* TASK GOAL *
Copy out, word for word, the lines in the records below from the one containing "Bybit OI: median" through the one containing "Comparing the boxes", both included.

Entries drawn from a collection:
┏━━

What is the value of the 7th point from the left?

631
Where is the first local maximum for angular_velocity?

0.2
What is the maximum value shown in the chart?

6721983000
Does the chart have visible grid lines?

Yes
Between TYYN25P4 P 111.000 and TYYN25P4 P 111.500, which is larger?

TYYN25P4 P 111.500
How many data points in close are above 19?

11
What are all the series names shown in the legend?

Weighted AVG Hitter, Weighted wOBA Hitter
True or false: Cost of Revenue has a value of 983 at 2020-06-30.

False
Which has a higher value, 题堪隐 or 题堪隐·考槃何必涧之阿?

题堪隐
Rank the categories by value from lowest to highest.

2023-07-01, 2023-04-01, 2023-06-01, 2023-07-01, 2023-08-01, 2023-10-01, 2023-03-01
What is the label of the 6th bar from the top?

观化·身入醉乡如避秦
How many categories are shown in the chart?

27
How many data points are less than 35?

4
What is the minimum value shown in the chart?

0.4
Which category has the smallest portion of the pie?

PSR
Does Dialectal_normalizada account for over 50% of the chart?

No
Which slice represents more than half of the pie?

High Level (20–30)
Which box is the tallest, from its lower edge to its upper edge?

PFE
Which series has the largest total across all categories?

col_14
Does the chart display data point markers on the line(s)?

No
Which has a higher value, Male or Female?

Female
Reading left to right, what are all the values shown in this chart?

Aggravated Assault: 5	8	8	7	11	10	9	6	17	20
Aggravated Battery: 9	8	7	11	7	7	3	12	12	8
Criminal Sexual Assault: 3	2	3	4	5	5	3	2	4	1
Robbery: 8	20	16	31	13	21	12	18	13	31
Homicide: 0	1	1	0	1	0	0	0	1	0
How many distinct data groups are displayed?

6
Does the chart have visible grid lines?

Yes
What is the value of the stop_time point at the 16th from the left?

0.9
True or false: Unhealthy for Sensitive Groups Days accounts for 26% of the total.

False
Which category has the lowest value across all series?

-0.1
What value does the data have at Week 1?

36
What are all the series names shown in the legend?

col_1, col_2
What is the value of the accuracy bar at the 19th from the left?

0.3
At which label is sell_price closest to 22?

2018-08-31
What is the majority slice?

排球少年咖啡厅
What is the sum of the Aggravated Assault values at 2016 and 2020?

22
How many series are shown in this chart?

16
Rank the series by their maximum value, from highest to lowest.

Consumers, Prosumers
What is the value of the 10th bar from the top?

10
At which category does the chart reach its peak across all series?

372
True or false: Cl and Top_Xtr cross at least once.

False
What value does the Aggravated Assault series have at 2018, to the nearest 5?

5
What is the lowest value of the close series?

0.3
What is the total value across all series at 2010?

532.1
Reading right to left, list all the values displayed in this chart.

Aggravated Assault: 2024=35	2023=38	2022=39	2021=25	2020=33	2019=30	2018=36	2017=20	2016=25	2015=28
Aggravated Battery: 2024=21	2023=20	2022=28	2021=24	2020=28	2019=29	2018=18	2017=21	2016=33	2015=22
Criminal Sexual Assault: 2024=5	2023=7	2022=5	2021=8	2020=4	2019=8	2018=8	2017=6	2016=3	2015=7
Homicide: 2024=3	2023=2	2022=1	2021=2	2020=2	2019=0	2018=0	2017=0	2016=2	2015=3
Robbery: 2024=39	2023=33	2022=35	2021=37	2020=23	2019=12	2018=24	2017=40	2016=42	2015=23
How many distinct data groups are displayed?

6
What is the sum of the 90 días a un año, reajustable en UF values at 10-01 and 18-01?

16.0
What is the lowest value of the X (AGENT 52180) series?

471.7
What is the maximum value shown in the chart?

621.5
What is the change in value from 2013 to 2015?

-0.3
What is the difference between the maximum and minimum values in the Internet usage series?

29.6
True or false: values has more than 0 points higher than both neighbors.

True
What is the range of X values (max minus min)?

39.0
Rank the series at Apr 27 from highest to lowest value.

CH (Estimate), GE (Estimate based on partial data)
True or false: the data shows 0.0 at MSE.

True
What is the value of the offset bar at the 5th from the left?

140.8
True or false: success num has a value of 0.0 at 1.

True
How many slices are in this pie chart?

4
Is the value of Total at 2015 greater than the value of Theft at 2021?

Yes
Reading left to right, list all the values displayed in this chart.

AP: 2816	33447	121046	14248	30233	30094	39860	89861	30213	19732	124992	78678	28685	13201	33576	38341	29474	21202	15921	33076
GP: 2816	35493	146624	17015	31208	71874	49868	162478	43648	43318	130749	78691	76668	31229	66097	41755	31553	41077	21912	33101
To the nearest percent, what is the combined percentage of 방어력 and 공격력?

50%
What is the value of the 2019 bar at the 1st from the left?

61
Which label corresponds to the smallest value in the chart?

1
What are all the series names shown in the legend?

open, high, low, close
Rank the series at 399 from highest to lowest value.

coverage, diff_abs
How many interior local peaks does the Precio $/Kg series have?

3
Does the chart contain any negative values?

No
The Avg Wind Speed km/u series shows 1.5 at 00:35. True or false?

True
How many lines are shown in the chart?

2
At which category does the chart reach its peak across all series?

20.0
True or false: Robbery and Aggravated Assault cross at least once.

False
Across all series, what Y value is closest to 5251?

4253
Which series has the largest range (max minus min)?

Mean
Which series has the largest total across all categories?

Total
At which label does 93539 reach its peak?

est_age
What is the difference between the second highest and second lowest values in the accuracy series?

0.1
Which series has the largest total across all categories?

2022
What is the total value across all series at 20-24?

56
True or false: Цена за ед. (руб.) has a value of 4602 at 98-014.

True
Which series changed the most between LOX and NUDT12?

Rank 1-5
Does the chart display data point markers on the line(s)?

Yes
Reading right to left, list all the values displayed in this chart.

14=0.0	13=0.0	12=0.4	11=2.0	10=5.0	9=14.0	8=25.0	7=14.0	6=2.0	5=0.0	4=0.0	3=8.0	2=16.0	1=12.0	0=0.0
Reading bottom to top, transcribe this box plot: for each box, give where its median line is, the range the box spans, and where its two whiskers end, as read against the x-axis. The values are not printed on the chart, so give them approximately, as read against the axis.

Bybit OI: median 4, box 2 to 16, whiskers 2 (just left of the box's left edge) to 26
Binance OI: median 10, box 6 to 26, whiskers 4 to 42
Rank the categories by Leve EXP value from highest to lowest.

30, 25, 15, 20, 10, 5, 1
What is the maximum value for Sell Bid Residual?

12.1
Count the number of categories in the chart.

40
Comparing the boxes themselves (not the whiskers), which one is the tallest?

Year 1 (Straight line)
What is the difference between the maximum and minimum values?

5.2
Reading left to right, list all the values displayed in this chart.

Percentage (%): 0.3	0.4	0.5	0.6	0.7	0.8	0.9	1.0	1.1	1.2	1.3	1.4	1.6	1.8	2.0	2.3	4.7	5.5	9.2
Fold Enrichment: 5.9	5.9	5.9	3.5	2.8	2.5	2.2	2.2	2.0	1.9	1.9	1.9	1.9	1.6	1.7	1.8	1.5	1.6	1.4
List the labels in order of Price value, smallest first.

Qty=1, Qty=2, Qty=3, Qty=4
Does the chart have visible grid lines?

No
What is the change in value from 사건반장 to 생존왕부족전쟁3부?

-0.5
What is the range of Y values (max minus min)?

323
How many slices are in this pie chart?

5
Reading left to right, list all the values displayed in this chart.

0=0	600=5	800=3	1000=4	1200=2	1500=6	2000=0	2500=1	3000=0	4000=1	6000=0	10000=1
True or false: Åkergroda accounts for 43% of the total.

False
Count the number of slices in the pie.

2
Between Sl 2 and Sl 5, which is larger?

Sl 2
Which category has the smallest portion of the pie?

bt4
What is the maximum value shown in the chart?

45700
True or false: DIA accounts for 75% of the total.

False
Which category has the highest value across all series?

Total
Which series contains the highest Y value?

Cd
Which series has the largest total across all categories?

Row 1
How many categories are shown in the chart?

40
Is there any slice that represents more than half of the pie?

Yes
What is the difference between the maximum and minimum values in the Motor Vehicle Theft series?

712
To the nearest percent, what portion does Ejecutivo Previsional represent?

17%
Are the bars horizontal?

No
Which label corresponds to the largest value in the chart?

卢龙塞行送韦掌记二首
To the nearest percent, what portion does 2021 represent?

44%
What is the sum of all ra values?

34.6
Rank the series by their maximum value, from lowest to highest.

┗━━

* RESPONSE TO THE EXERCISE *
Bybit OI: median 4, box 2 to 16, whiskers 2 (just left of the box's left edge) to 26
Binance OI: median 10, box 6 to 26, whiskers 4 to 42
Rank the categories by Leve EXP value from highest to lowest.

30, 25, 15, 20, 10, 5, 1
What is the maximum value for Sell Bid Residual?

12.1
Count the number of categories in the chart.

40
Comparing the boxes themselves (not the whiskers), which one is the tallest?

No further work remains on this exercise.